It’s weird to think about how things in life change. I first started this blog to keep me accountable as I started my Spending Fast and slowly crawled out from under my debt. It proved to work- it kept me honest and it helped to keep me motivated to stay on course so I didn’t mess up. I partly didn’t want to mess up because I didn’t want to have to tell you about it here; that little bit of pride was useful.
After 15 months I found myself out of debt (still unbelievable sometimes) and the blog started to reflect my process of learning how to spend “normally”. I was continually asking myself, “What does ‘spending normally’ look like?”, “How do I not get myself BACK into debt?” and, “How do I stay motivated to not over-spend?” And, more than anything, “How do I not slip back into my old ways?”
Now, I feel the blog is ready to go into another new direction. For the site to have authenticity, and for me to continue to be enthusiastic about writing it, it must be true to where I’m at in life.

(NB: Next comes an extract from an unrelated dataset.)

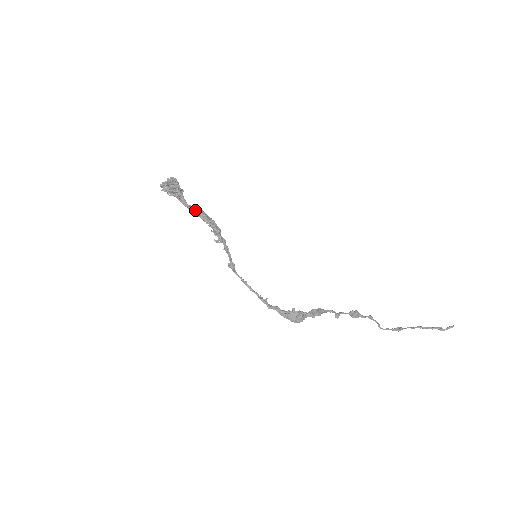
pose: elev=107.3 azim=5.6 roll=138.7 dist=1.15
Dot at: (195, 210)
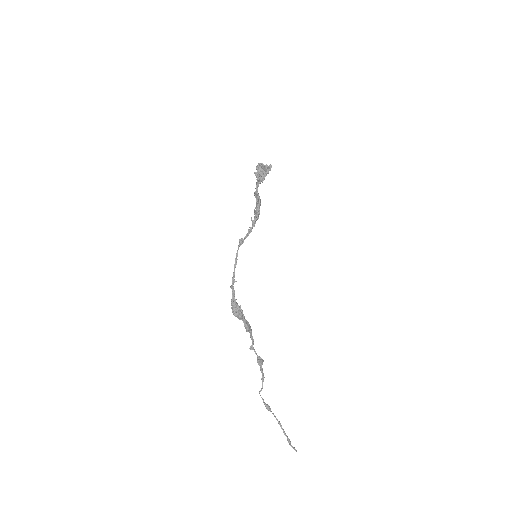
Dot at: (258, 195)
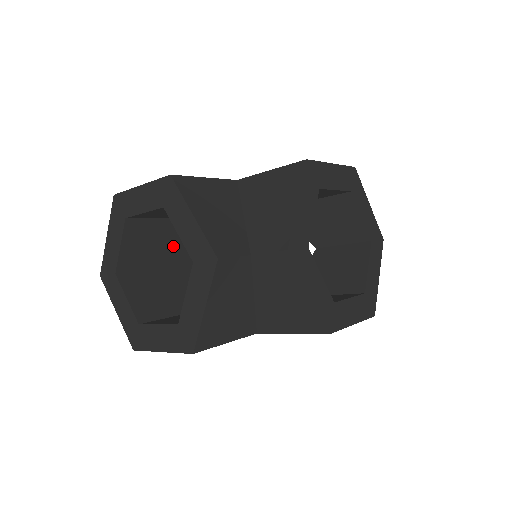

You may have noticed the new tagline, “Saving where I can, so I can spend where I want.” That reflects more of where I’m at these days.
I wanted to get out of debt in the 1st place so I could really enjoy life, and so I could do what I want without having the burden of the financial black-cloud hanging over my head. I could no longer handle the demoralizing feelings and guilt that came with having a crap-load of debt.
I like shopping, I like traveling, I like eating out, and I like going to the movies. I want to enjoy the fun stuff life has to offer, and I finally have choices. I want you to have that freedom too.
Financial freedom (for me) is all about autonomy. It’s about being able to make the decisions in my life that feel true to me. A life that’s honest. Day-to-day it looks like this: a simpler, less-cluttered life, and the ability to go on a trip or buy a new shirt if I want to without having the guilt and stress about adding to an already overwhelming amount of debt.
For me now, financial freedom is all about, saving where I can, so I can spend where I want.
What does living a life that’s true to you look like? How do you feel when you live authentically to when you don’t?